If you’ve been out and about in the streets of Tel Aviv lately, you’ve probably run into more and more campaigns aimed at recruiting employees. This lack of a qualified workforce is felt in many industries post-Covid, such as tourism and restaurants. However, it is especially evident in the tech industry, which grew exponentially since the pandemic and needed 20,000 additional engineers.
Companies know that to succeed, they need the best people on board. Thus, they are investing millions in employer branding campaigns, much like this one by Amdocs, which pretty much says it all.
Corporations understand that to attract the right people; they need to differentiate themselves. And since engineering is, well… engineering (sorry guys!), the way to stand out is to show the benefits one would have by joining their team and conveying the organization’s lifestyle, culture, and values. Making money is just not enough anymore. Suppose millennials and Gen Z’ers spend a third of their waking hours somewhere. In that case, they want to have a sense of purpose and be part of a community (check out Deloitte’s 2021 Global Human Capital Trends Report to read more about the need to humanize the workplace to create lasting value for the organization, the employees, and society).
What’s true for individual companies is also true when it comes to the big-picture – countries. Countries and cities need to market their values, culture, and lifestyle when trying to attract talent. What would the employee gain from the experience of living and working there? What can we offer to add to their quality of life?
Denmark, for example, promoted itself as a place that offers work-life balance in a pastoral campaign featuring young urban professionals drinking tea in a field at sunset. On the other hand, Taiwan is promoting itself as an island of innovation and modernity, both cultural and technological – the perfect place for social and sustainability-oriented entrepreneurs.

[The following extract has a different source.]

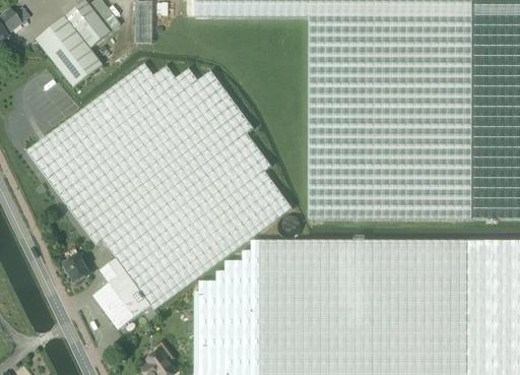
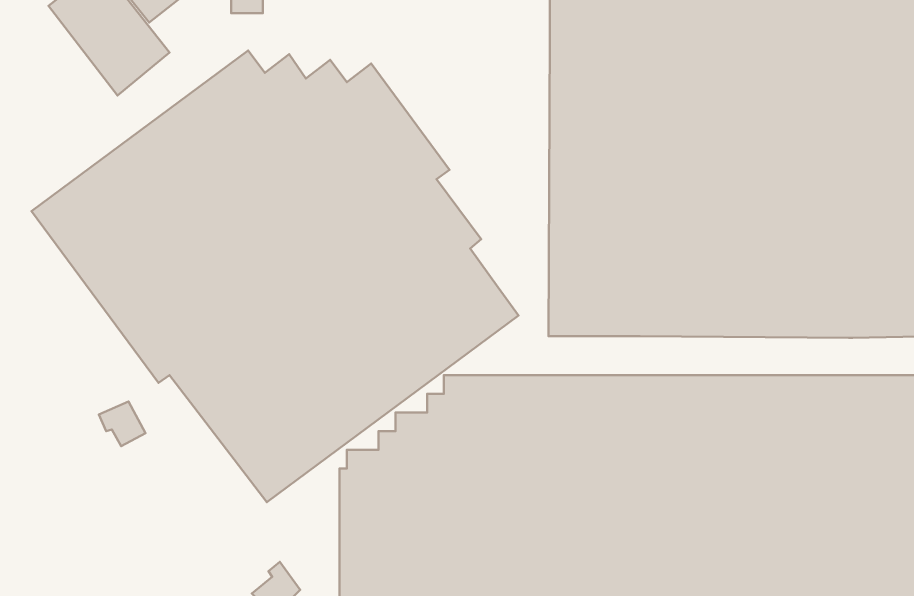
building: [92,258,158,329] -> none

Helsinki launched one noteworthy (and award-winning) campaign, showing a deep understanding of the connection between our ability to attract talent and the importance of embodying the audience’s values. The city is looking to attract tech professionals, so it researched foreigners already living in the city by asking them what they value most in their experience. Additionally, it asks potential candidates abroad what would be the most important thing for them in a relocation destination.
The research concluded that FREEDOM is a prominent feature people are looking for when choosing a location to build their lives. The freedom to create, the freedom to be whoever they want to be, and the freedom to live the way they want to live in a supporting and enabling environment. The Fins, who, on top of being relatively liberal, pride themselves on being quirky, took this opportunity and launched their Freedom campaign. The campaign included, among other things, a box that was sent to potential talents. In the box were various locally produced items that embody the different types of freedoms the city of Helsinki offers job seekers- welfare, education, LGBTQ rights, free press, a work-life balance, support in social initiatives, and more. Sounds pretty good.
All this said, what remains is to ask ourselves: What do we have to offer? What things pop up in peoples’ minds when they think about Israel? Are those things attractive and relevant to the values the next generation holds dear? And most importantly – what can we do about it?